AUFGABENSTELLUNG
A. Schreiben Sie aus dem Artikel über das Münchner Lokalderby alles von „In der AZ erinnern“ bis hinunter zu „kleinen Jubiläums an.“ wortgetreu ab.
B. Gegen welche Mannschaft gewann Bayern laut dem Artikel über das Münchner Lokalderby das Pokalfinale?

═════ AUSGEWÄHLTER AUSZUG ═════

Zehn Jahre Münchner Lokalderby: Zwei Beteiligte erinnern sich

München - "Ribéry lässt die Löwen weinen": So titelte die AZ am 28. Februar 2008 nach dem Bayern-Sieg im DFB-Pokal-Viertelfinale gegen den TSV 1860. Genau zehn Jahre ist es her, dass Franck Ribéry mit einem Elfer-Schlenzer in der 120. Minute den Bayern-Sieg klar machte. Den Pokal gewann Bayern unter Trainer Ottmar Hitzfeld dann übrigens auch – im Finale gegen Borussia Dortmund (2:1).
Die damalige AZ-Schlagzeile. Zum Vergrößern bitte auf das Bild klicken. Foto: AZ-Archiv
Doch in Erinnerung bleibt vor allem das Derby gegen den damaligen blauen Zweitligisten – es war das bisher letzte. Mit allem, was dazugehört: Platzverweise auf beiden Seiten (Toni flog beim FC Bayern, bei den Löwen Schwarz und Thorandt), Verlängerung und großem Kampf.
"Mehr an Unterhaltungswert kann ein Fußballspiel nicht bieten", meinte der damalige Bayern-Manager Uli Hoeneß. Und angesichts nun viertklassiger Löwen und quasi unabsteigbarer Erstliga-Bayern dürfte ein Pflichtspielduell in absehbarer Zeit auch nur ein Traum bleiben für die Münchern Fußballfans. "Schee! Derby, komm bald wieder", notierte der AZ-Reporter damals. Dem kann man sich nur anschließen.
In der AZ erinnern sich der Bayern-Stadionsprecher Stephan Lehmann und Ex-Löwenkeeper Michael Hoffmann an das Spiel.
Bayern-Stadionsprecher Lehmann über das Derby und die Rivalität mit dem TSV 1860

AZ: Herr Lehmann, wir rufen wegen eines kleinen Jubiläums an.

═════ VORLIEGENDE EINTRÄGE ═════

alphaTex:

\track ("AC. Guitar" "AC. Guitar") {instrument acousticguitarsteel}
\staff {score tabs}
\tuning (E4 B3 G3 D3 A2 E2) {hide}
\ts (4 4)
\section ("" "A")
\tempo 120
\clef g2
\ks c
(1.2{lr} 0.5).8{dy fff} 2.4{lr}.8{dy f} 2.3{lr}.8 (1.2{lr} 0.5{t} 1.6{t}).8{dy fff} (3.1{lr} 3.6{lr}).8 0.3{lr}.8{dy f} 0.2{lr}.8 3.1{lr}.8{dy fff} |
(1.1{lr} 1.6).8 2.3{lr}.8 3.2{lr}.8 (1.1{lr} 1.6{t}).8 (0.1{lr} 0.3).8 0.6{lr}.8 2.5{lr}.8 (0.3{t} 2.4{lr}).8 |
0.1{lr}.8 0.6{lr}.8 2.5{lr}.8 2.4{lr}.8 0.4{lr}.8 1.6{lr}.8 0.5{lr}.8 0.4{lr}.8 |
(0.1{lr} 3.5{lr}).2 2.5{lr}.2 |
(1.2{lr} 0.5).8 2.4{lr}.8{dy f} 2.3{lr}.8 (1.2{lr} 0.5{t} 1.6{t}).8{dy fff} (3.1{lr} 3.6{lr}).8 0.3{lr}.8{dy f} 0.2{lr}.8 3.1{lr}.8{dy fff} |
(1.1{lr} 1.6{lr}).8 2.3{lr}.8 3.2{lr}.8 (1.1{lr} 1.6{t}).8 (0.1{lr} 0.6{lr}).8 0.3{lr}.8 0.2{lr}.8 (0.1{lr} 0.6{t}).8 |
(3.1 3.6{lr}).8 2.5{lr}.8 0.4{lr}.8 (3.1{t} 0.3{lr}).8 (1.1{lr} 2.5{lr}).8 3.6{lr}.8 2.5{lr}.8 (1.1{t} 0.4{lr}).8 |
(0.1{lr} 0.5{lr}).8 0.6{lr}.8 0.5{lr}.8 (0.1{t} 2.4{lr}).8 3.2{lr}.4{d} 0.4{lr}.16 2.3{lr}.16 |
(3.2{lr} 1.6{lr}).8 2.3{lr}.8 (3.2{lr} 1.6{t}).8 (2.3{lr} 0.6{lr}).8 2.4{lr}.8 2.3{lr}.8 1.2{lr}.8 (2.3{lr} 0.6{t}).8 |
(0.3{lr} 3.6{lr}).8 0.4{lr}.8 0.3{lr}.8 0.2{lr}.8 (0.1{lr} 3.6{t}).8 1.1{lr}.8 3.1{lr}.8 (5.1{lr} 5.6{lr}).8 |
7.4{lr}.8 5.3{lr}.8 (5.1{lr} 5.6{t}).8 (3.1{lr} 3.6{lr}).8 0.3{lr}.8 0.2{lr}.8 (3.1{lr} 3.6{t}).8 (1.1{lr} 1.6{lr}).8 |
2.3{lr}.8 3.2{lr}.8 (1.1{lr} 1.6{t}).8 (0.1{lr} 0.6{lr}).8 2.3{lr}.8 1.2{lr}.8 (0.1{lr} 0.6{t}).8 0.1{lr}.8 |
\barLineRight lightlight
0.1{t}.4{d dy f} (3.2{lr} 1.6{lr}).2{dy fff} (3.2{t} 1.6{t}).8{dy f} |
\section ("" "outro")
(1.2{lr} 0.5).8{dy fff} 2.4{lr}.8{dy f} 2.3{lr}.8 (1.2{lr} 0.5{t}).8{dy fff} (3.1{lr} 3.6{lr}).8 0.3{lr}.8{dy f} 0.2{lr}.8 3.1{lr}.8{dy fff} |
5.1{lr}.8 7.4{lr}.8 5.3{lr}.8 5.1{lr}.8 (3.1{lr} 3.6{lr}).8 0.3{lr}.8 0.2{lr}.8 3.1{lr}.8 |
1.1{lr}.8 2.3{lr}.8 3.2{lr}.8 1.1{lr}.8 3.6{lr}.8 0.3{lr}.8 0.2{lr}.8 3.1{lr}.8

═════

ENDERGEBNISSE
A.
In der AZ erinnern sich der Bayern-Stadionsprecher Stephan Lehmann und Ex-Löwenkeeper Michael Hoffmann an das Spiel.
Bayern-Stadionsprecher Lehmann über das Derby und die Rivalität mit dem TSV 1860

AZ: Herr Lehmann, wir rufen wegen eines kleinen Jubiläums an.

B. Gegen Borussia Dortmund, mit 2:1.